As sonic expressionists, it is important to remember to embrace experimenting with unorthodox effects combinations and settings. The road to discovering your own personalized sound becomes fascinating the more you work with tonal coloration and how sounds react to processing.
Breaking Down Distortion
We love distortion. With its unruly dynamic textures and harmonic coloration, distortion is a gain effect used in amplified music achieved by overloading the input. The result is a compressed sound that people often describe as warm and dirty, qualities most recordings do well within these digital times. Distortion, overdrive, and fuzz can be produced by a variety of methods from classic analog hardware to the latest software. Basically, it is the modification of the waveform of a signal, and the introduction of new frequencies. The effects alter the instrument sound by clipping the signal (pushing it past its maximum, which shears off the peaks and troughs of the signal waves), adding sustain and harmonic and inharmonic overtones, and leading to a compressed sound depending on the type and intensity of distortion used. These effects are used with guitars, basses, and keyboards, and more rarely as a special effect with vocals.
The Magic of Parallel Processing
One method to consider while applying distortion and other processes is Parallel Processing.
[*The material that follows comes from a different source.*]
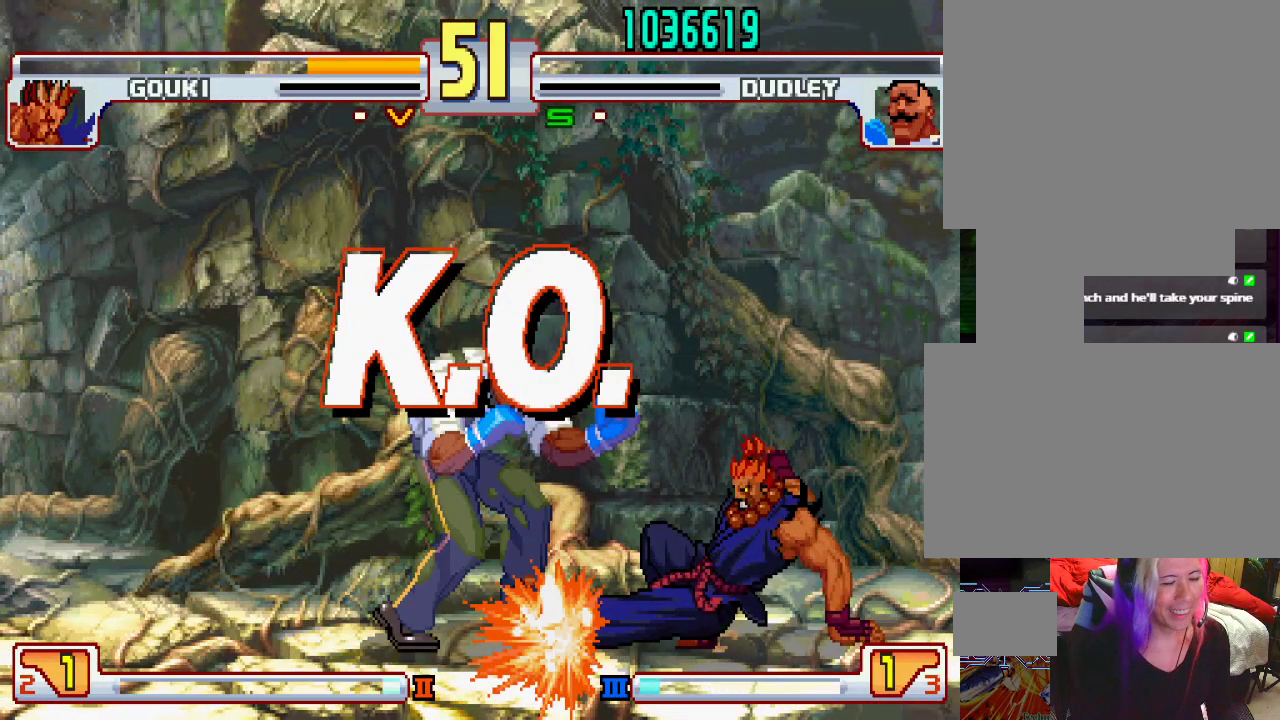
{"buttons": ["CROSS", "CIRCLE", "SQUARE", "TRIANGLE", "L2"], "left_stick": "center", "events": [[67, "CROSS", "down"], [67, "L1", "down"], [67, "L2", "down"], [83, "CIRCLE", "down"], [83, "SQUARE", "down"], [83, "TRIANGLE", "down"], [383, "CROSS", "up"], [500, "CROSS", "down"], [500, "L1", "up"]]}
This means mixing a percentage of the dry signal with the wet signal to combine the qualities of both. This is particularly useful where maintaining transients and some of the original clarity of the dry tone. Commonly, distortion is added to fatten and warm things up to a pleasing fullness. With the right tools, you can even isolate frequency regions to be processed separately. Sending only the bass frequencies or high can yield terrific and unexpected changes. Again experimentation is the key.
An example pedalboard using parallel processing with distortion.
While distortion is often created intentionally as a musical effect, it can also be applied to drums to beef up the signal and lend a fattened character to the motoric side of the arrangement. From hip hop to techno and now even contemporary pop, many of your favorite fat beats owe their flavor to distortion. It's worth noting that some of the earliest samplers and sampling drum machines had a punchiness that computers lacked, it comes down to their own internal circuits and their own kind of distortion. Some of these styles are even used as distortion templates on popular DAW settings.
Getting Clever With Amp Modeling
A more specific type of distortion related effect is amplifier modeling. It is the process of emulating a physical amplifier such as a guitar amplifier. Amplifier modeling often seeks to recreate the sound of one or more specific models of vacuum tube amplifiers and sometimes also solid state amplifiers. These can also include Leslie and reverb effects that can be used to enhance the overall character and texture of a signal. These can work brilliantly on drums, so don't overlook them just because they were originally designed for guitars.
Learning the fundamentals of signal processing can be exciting and surprising when you start bending the rules. Discovering how to shape sound and improve the tonal qualities of your recordings and performances is an ongoing process of trial and error, though things become more understandable and interesting the more you experiment. Familiarity with a desired outcome will become evident the more time you invest in intimately understanding what your gear can do and when it's best to push its limits with creativity. Remember to keep an open mind and have fun!